Nowym Lamborghini już nie pohałasujesz. “Wydawało mi się, że film jest bez dźwięku”

Kierowcy samochodów sportowych cenią sobie nie tylko wysokie osiągi i świetne prowadzenie. Dla wielu z nich piekielnie ważny jest też sam dźwięk silnika.

Niestety, w związku z wszechobecnym downsizingiem i elektryfikacją, auta stają się coraz cichsze. Z takim losem musi się pogodzić również Lamborghini Huracan, którego następca już wkrótce zawita w ofercie tego włoskiego producenta.

Lamborghini Huracan następca
Lamborghini Huracan następca

Być może widziałeś już zdjęcia szpiegowskie zamaskowanego prototypu nowego „Baby-Lambo”. Teraz w sieci pojawiło się nagranie, z którego można się dowiedzieć jak brzmi najmniejsze sportowe Lamborghini.

Następca Lamborghini Huracana uchwycony w górach

Wideo zostało uwiecznione w górach Sierra Nevada w hiszpańskiej Andaluzji. Producenci bardzo często wybierają tego typu miejsca do testowania prototypów.

Lamborghini Huracan następca
Lamborghini Huracan następca

Są w stanie sprawdzić jak spisuje się nowe auto na krętych i stromych drogach, zazwyczaj w dość trudnych warunkach pogodowych. Nie inaczej było w przypadku Lamborghini.

W pierwszym momencie może Ci się wydawać, że nagranie składa się jedynie z obrazu bez dźwięku. Niestety, wszystko z filmem jest w porządku. Po prostu kierowca następcy Huracana testuje auto w trybie w pełni elektrycznym.

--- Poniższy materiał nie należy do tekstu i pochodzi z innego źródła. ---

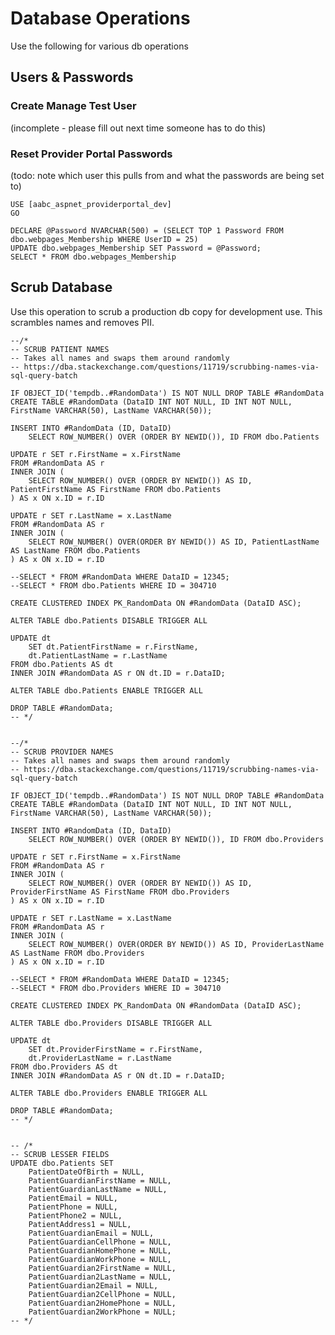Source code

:# Database Operations

Use the following for various db operations

## Users & Passwords

### Create Manage Test User

(incomplete - please fill out next time someone has to do this)

### Reset Provider Portal Passwords

(todo: note which user this pulls from and what the passwords are being set to)

	USE [aabc_aspnet_providerportal_dev]
	GO

	DECLARE @Password NVARCHAR(500) = (SELECT TOP 1 Password FROM dbo.webpages_Membership WHERE UserID = 25)
	UPDATE dbo.webpages_Membership SET Password = @Password;
	SELECT * FROM dbo.webpages_Membership

## Scrub Database

Use this operation to scrub a production db copy for development use.  This scrambles names and removes PII.

	--/* 
	-- SCRUB PATIENT NAMES
	-- Takes all names and swaps them around randomly
	-- https://dba.stackexchange.com/questions/11719/scrubbing-names-via-sql-query-batch
	
	IF OBJECT_ID('tempdb..#RandomData') IS NOT NULL DROP TABLE #RandomData
	CREATE TABLE #RandomData (DataID INT NOT NULL, ID INT NOT NULL, FirstName VARCHAR(50), LastName VARCHAR(50));
	
	INSERT INTO #RandomData (ID, DataID)
		SELECT ROW_NUMBER() OVER (ORDER BY NEWID()), ID FROM dbo.Patients

	UPDATE r SET r.FirstName = x.FirstName
	FROM #RandomData AS r
	INNER JOIN (
		SELECT ROW_NUMBER() OVER (ORDER BY NEWID()) AS ID, PatientFirstName AS FirstName FROM dbo.Patients
	) AS x ON x.ID = r.ID

	UPDATE r SET r.LastName = x.LastName
	FROM #RandomData AS r
	INNER JOIN (
		SELECT ROW_NUMBER() OVER(ORDER BY NEWID()) AS ID, PatientLastName AS LastName FROM dbo.Patients
	) AS x ON x.ID = r.ID
	
	--SELECT * FROM #RandomData WHERE DataID = 12345;
	--SELECT * FROM dbo.Patients WHERE ID = 304710

	CREATE CLUSTERED INDEX PK_RandomData ON #RandomData (DataID ASC);

	ALTER TABLE dbo.Patients DISABLE TRIGGER ALL

	UPDATE dt
		SET dt.PatientFirstName = r.FirstName,
		dt.PatientLastName = r.LastName
	FROM dbo.Patients AS dt
	INNER JOIN #RandomData AS r ON dt.ID = r.DataID;

	ALTER TABLE dbo.Patients ENABLE TRIGGER ALL

	DROP TABLE #RandomData;
	-- */


	--/* 
	-- SCRUB PROVIDER NAMES
	-- Takes all names and swaps them around randomly
	-- https://dba.stackexchange.com/questions/11719/scrubbing-names-via-sql-query-batch
	
	IF OBJECT_ID('tempdb..#RandomData') IS NOT NULL DROP TABLE #RandomData
	CREATE TABLE #RandomData (DataID INT NOT NULL, ID INT NOT NULL, FirstName VARCHAR(50), LastName VARCHAR(50));
	
	INSERT INTO #RandomData (ID, DataID)
		SELECT ROW_NUMBER() OVER (ORDER BY NEWID()), ID FROM dbo.Providers

	UPDATE r SET r.FirstName = x.FirstName
	FROM #RandomData AS r
	INNER JOIN (
		SELECT ROW_NUMBER() OVER (ORDER BY NEWID()) AS ID, ProviderFirstName AS FirstName FROM dbo.Providers
	) AS x ON x.ID = r.ID

	UPDATE r SET r.LastName = x.LastName
	FROM #RandomData AS r
	INNER JOIN (
		SELECT ROW_NUMBER() OVER(ORDER BY NEWID()) AS ID, ProviderLastName AS LastName FROM dbo.Providers
	) AS x ON x.ID = r.ID
	
	--SELECT * FROM #RandomData WHERE DataID = 12345;
	--SELECT * FROM dbo.Providers WHERE ID = 304710

	CREATE CLUSTERED INDEX PK_RandomData ON #RandomData (DataID ASC);

	ALTER TABLE dbo.Providers DISABLE TRIGGER ALL

	UPDATE dt
		SET dt.ProviderFirstName = r.FirstName,
		dt.ProviderLastName = r.LastName
	FROM dbo.Providers AS dt
	INNER JOIN #RandomData AS r ON dt.ID = r.DataID;

	ALTER TABLE dbo.Providers ENABLE TRIGGER ALL

	DROP TABLE #RandomData;
	-- */


	-- /* 
	-- SCRUB LESSER FIELDS
	UPDATE dbo.Patients SET 
		PatientDateOfBirth = NULL,
		PatientGuardianFirstName = NULL,
		PatientGuardianLastName = NULL,
		PatientEmail = NULL,
		PatientPhone = NULL,
		PatientPhone2 = NULL,
		PatientAddress1 = NULL,		
		PatientGuardianEmail = NULL,
		PatientGuardianCellPhone = NULL,
		PatientGuardianHomePhone = NULL,
		PatientGuardianWorkPhone = NULL,
		PatientGuardian2FirstName = NULL,
		PatientGuardian2LastName = NULL,
		PatientGuardian2Email = NULL,
		PatientGuardian2CellPhone = NULL,
		PatientGuardian2HomePhone = NULL,
		PatientGuardian2WorkPhone = NULL;
	-- */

Nowe Lamborghini Huracan już bez V10

Nowy model nie będzie już napędzany wolnossącym silnikiem V10 o pojemności 5.2 litra. Możemy już zapomnieć o przeraźliwym hałasie wydobywającym się zza pleców kierowcy.

W pewnej chwili słychać moment uruchomienia się spalinowej jednostki napędowej. Ewidentnie mamy tu do czynienia z 8-cylindrowym motorem w układzie V.

Lamborghini Huracan EVO V10

Nie mam żadnych wątpliwości, że parametry takiego zestawu będą bardzo wysokie i nowy model okaże się zdecydowanie szybszy od Huracana. Zabraknie już jednak emocji związanych z wrażeniami akustycznymi.

W sieci pojawiły się ciekawe informacje dotyczące tej nowej jednostki V8. Ma ona być wyposażona w dwie turbosprężarki, które nie będą aktywne dopóki kierowca nie wkręci silnika na 7 000 obrotów na minutę. Sam motor ma się natomiast kręcić aż do 10 000 obrotów na minutę.

Klienci zaatakowali Lamborghini, żeby zdążyć. “Wszystkie spalinowe auta zostały wyprzedane”

Lamborghini Huracan został już wyprzedany i nie da się zamówić nowego egzemplarza. Następca powinien mieć swoją premierę w pierwszej połowie 2024 roku. Nadal nie wiemy, jak się będzie nazywał.